Lidocaine has used for hemodynamic stability during general anesthesia. At serum concentrations higher than 5 mg mL–1, lidocaine causes suppression of cardiovascular system, central nervous system and cough reflex [14]. Basagan and collegues [6] compared lidocaine, diltiazem and verapamil regarding their effectiveness in prevention of the hemodynamic response to intubation and used lidocaine in a dose of 1 mg kg-1 in their study. They recorded the increases in MAP and DAP values during and 2 minutes after intubation. They found that the increase in SAP, DAP and MAP values 1 minute after intubation were less than the controls. Kelsaka and collegues [5] investigated the effects of lidocaine, magnesium and fentanyl on the hemodynamical response to laryngoscopy and intubation. They reported that the SAP, DAP and MAP values returned to preintubation levels just 1 minute after intubation and were even lower at postintubation 3rd and 5th minutes when compared to the controls. Mikawa and colleagues [17] investigated the suppressive effect of lidocaine on cough reflex and compared lidocaine and verapamil. They found that lidocaine infusion during extubation suppressed hypertension and tachycardia but was insufficient to suppress the increase in plasma catecholamine concentrations. Similarly, we observed that lidocaine 1 mg kg–1 administered in our study before intubation and extubation suppressed the increase in HR and BP when compared the control group. But lidocaine did not effective to prevent the hemodynamic responses when compared esmolol as well as.

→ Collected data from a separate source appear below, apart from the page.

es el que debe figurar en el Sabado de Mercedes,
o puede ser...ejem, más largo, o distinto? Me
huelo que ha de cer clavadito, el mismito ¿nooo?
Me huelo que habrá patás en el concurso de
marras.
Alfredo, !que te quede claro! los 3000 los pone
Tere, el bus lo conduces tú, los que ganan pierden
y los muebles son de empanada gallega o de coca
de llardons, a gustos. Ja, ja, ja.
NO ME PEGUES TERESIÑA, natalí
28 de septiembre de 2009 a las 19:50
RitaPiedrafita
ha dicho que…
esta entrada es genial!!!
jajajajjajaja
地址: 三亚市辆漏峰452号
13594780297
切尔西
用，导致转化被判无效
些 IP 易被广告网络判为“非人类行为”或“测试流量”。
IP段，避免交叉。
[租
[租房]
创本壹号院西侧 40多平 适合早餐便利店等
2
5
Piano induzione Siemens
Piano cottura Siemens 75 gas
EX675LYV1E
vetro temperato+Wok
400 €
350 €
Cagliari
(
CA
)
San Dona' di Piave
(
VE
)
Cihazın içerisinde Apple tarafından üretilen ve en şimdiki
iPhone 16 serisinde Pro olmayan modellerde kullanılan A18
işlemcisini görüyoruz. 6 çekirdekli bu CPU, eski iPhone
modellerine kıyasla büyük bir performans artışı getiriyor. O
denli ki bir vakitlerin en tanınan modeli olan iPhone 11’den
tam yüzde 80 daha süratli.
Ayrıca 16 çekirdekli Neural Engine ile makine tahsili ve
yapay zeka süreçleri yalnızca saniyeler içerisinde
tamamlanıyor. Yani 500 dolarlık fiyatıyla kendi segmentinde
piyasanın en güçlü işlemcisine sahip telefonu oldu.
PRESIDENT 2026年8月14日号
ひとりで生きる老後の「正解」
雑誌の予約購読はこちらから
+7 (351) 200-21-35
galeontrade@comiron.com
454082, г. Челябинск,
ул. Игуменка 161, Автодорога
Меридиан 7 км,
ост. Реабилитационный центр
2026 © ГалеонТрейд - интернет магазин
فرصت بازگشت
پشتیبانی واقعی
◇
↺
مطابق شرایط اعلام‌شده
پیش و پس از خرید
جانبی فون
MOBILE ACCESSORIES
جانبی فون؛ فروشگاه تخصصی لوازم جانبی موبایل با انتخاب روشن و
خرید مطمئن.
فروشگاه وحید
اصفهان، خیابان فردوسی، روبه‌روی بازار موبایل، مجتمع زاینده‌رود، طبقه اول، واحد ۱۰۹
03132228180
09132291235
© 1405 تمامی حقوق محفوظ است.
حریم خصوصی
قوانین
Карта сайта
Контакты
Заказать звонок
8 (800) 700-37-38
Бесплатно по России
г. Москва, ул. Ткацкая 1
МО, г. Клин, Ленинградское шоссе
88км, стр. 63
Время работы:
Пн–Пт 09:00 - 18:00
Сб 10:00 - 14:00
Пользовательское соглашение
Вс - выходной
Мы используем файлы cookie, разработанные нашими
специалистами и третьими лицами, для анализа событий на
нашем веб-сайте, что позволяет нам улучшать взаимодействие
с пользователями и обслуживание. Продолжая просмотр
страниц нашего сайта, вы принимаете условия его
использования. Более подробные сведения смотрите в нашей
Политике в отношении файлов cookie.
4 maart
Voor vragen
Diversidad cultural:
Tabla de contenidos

Relatively few investigations have been conducted to compare esmolol, fentanyl and lidocaine to prevent the hemodynamic responses to laryngoscopy and intubation, but there is not nay comparison of the drugs for extubation. Helfman and colleagues [18] compared single bolus of esmolol, fentanyl and lidocaine in blunting the hemodynamic responses to laryngoscopy and intubation in noncardiac surgery. They reported that only esmolol provided consistent and reliable protection against increases in both heart rate and systolic blood pressure accompanying laryngoscopy and intubation. In another study, Feng and colleagues [19] compared fentanyl 3 µg/kg, esmolol 2mg/kg and lidocaine 2 mg/kg for attenuation of cardiovascular response to laryngoscopy and tracheal intubation in noncardiac surgery. Their results of that study showed that only esmolol could reliably offer protection against the increase in both HR and SAP. Ugur and colleagues [20] compared the three drugs in doses of 1.5 mg/kg of esmolol and lidocaine, and 1 µg/kg of fentanyl for prevention of tachycardia and hypertension caused by endotracheal intubation. They concluded that administration of esmolol 1.5 mg/kg 2 minutes before intubation prevents tachycardia and an increase in blood pressures caused by laryngoscopy and tracheal intubation. In our study we firstly compared 1 mg/kg of esmolol, 1µg/kg of fentanyl and 1 mg/kg of lidocaine for the hemodynamic control both intubation and extubation periods.

In conclusion, when administered before induction and emergency of anesthesia 1 mg kg–1 of esmolol and lidocaine, and 1µg/kg of fentanyl are effective in suppressing the hemodynamic response to laryngoscopy, intubation and extubation without complication. Esmolol may be more effective to prevent those responses comparing fentanyl and lidocaine. Furthermore studies regarding the dose of those drugs should be required.

Grant Support

None sources of financial support for the work.